Date of Completion

4-20-2020

Embargo Period

4-21-2023

Keywords

Asset Pricing Model, Recursive Preferences, Group Fixed Effect Model, Clustering, Kmeans, Low-rank Approximation

Major Advisor

Chihwa Kao

Associate Advisor

Min Seong Kim

Associate Advisor

Jungbin Hwang

Field of Study

Economics

Degree

Doctor of Philosophy

Open Access

Open Access

Abstract

This dissertation contains three chapters. In the first chapter, I investigate why there exists considerable variation in estimates of the coefficient of relative risk aversion (CRRA) and the elasticity of intertemporal substitution (EIS) in the consumption-based asset pricing model with Epstein and Zin (1989) preferences. I find the Epstein and Zin (1989) structure collapses to the time-separable structure when returns are within a reasonable range. I also show the choice of parameters might lead to an "ill-behaved" conditional moment, which might cause either the GMM method to get "stuck," or the estimates do not move much from the starting points. The second and third chapters are about the estimation of latent group heterogeneities in panel data. In chapter two, I propose a Mahalanobis metric based k-means algorithm (KMM) for group membership estimation in linear panel data models with time-varying grouped fixed effects by Bonhomme and Manresa (2015).

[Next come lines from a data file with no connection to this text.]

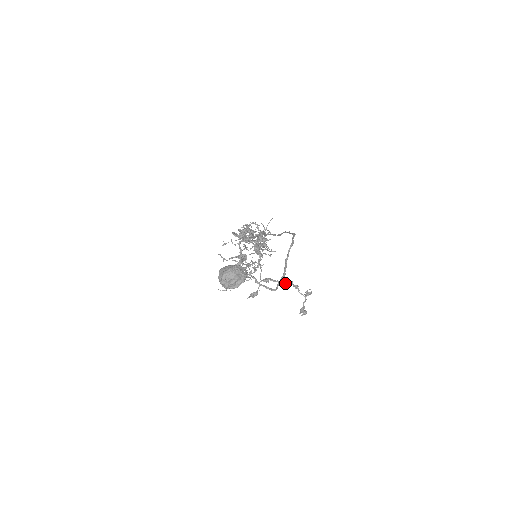
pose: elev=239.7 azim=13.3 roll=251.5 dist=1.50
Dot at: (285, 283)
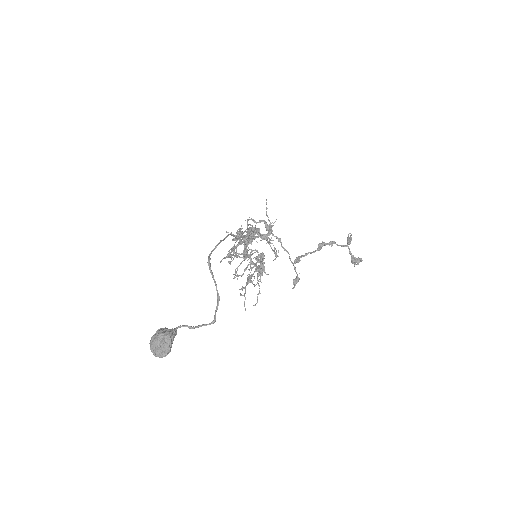
Dot at: occluded
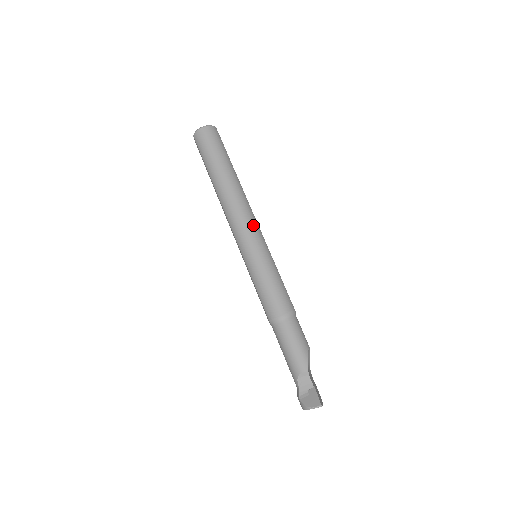
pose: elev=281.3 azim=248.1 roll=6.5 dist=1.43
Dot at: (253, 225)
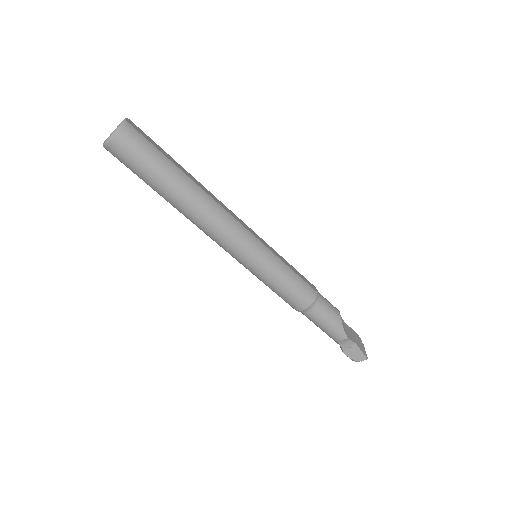
Dot at: (242, 236)
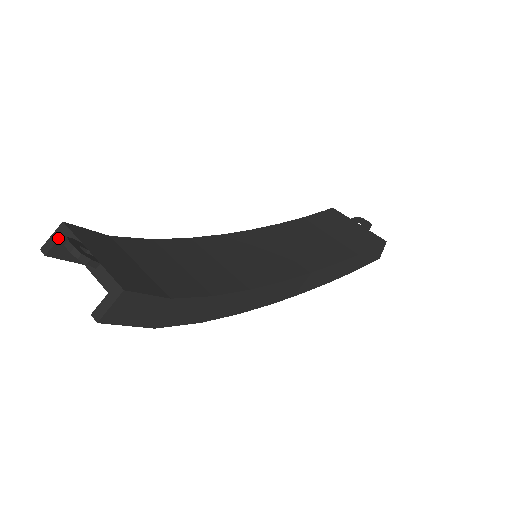
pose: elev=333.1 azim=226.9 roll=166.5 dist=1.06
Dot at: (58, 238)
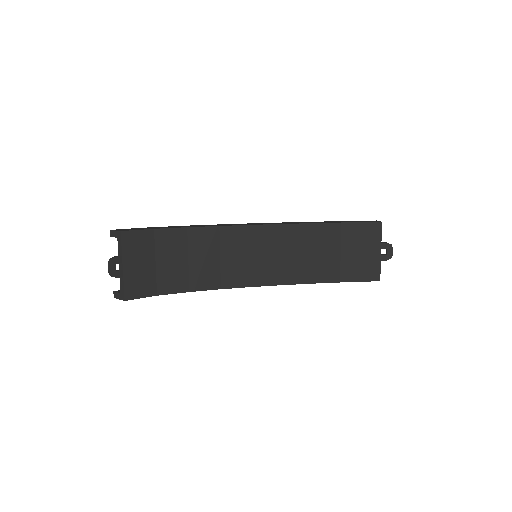
Dot at: (116, 237)
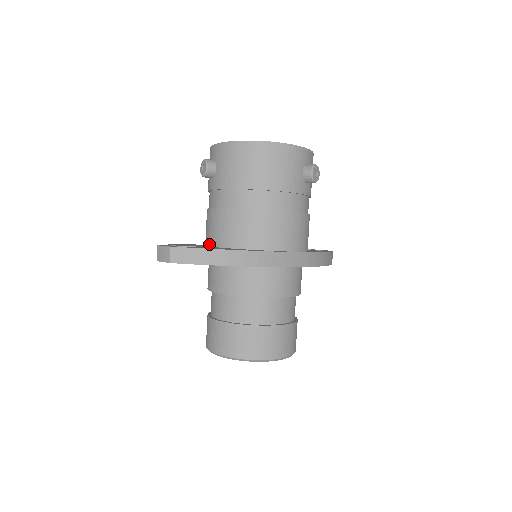
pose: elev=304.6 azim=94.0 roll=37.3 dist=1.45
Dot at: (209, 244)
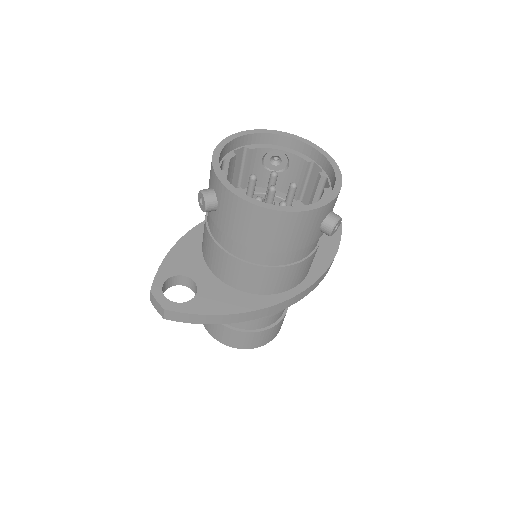
Dot at: (206, 261)
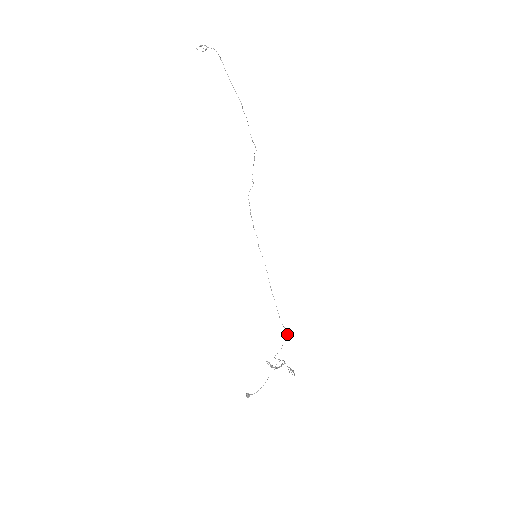
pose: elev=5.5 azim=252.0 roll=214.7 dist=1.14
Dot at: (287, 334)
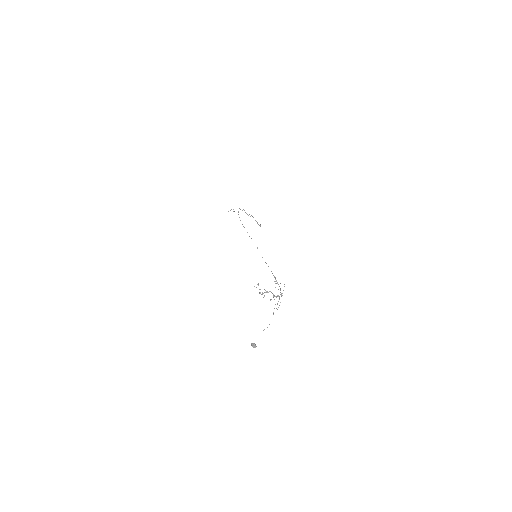
Dot at: occluded
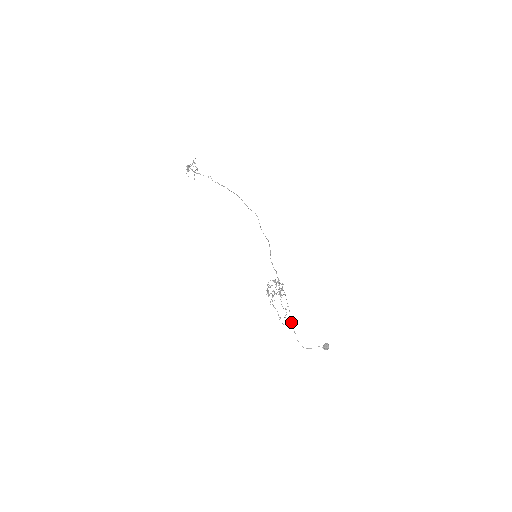
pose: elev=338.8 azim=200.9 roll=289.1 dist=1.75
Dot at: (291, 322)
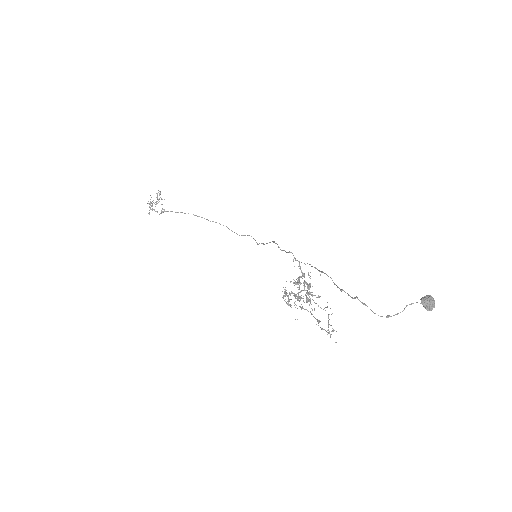
Dot at: occluded
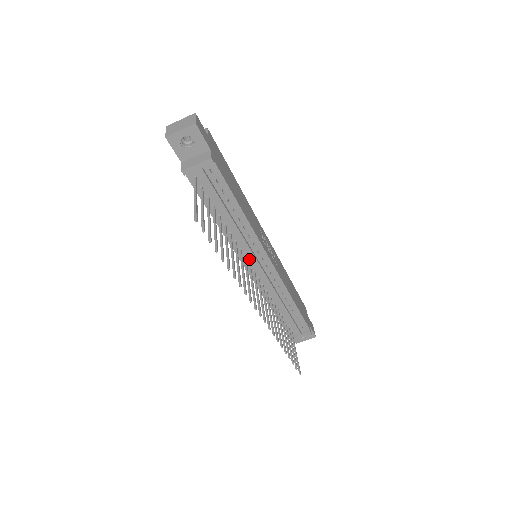
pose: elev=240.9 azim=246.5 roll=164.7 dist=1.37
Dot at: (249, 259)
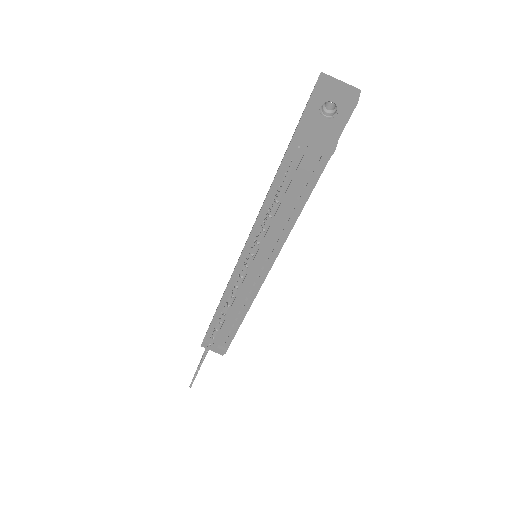
Dot at: occluded
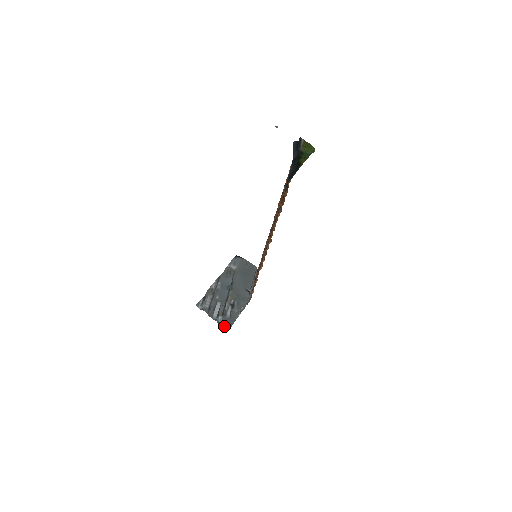
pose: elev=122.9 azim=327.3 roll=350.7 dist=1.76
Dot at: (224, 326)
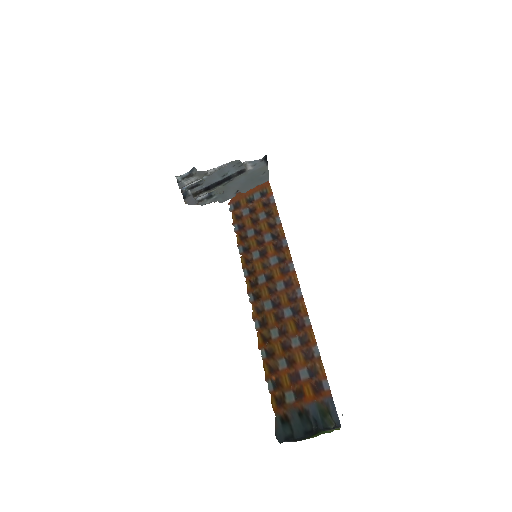
Dot at: (185, 202)
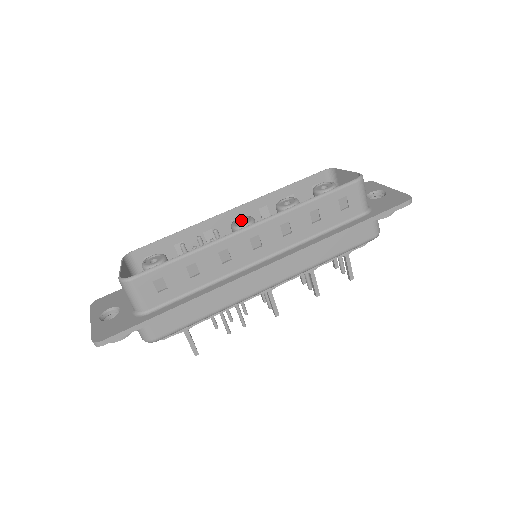
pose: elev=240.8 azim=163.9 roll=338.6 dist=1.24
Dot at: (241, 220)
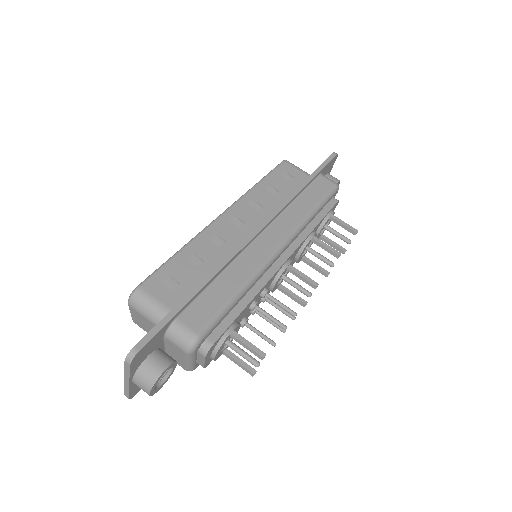
Dot at: occluded
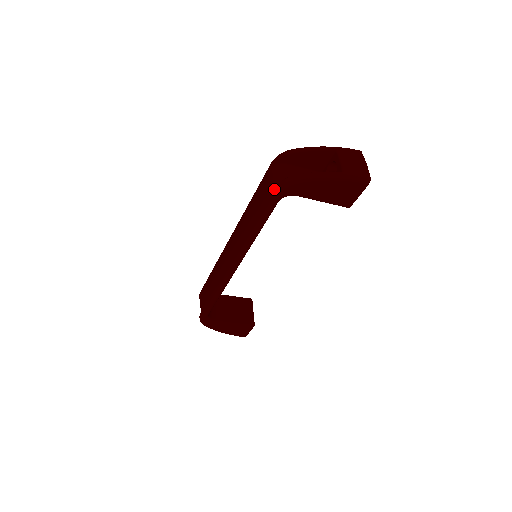
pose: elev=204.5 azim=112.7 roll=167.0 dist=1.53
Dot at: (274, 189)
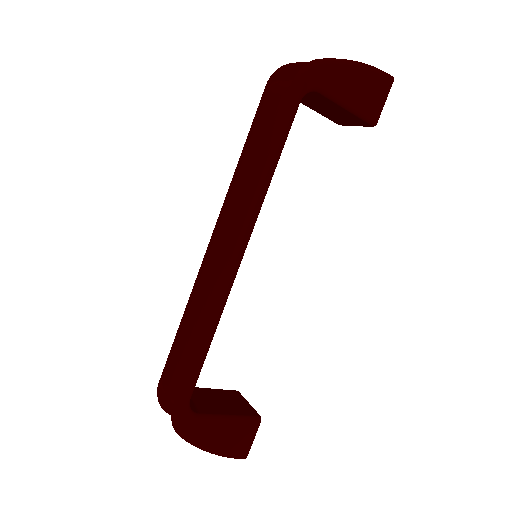
Dot at: (292, 82)
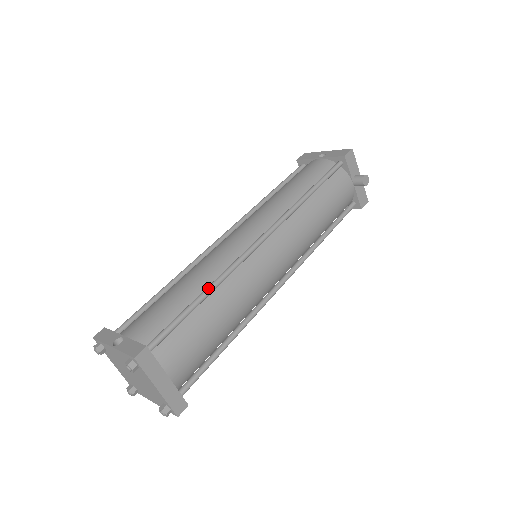
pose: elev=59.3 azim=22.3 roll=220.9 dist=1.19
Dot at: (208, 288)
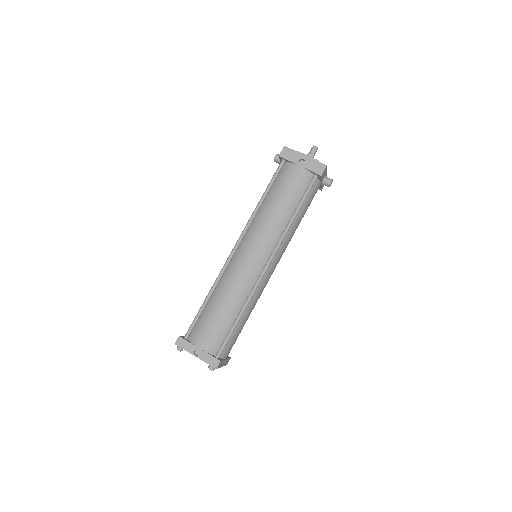
Dot at: (242, 312)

The proposed method improves the accuracy of estimates by taking serial correlation and heteroscedasticity into account. I also derive the optimal beta for group membership estimation and show that it may be different from the true coefficient parameter. Since the optimal beta is not feasible in practice, I propose the data-driven selection method for its implementation. In the third chapter, I develop a novel approach to estimate causal parameters and latent group heterogeneities in two independent steps without an iteration procedure. In the existing literature, the estimation of coefficients depend on the estimation of grouping, and vice versa, which may lead to significant estimation error if any step is misleading. My approach applies to a linear panel data model with either time-varying or interactive group fixed effects.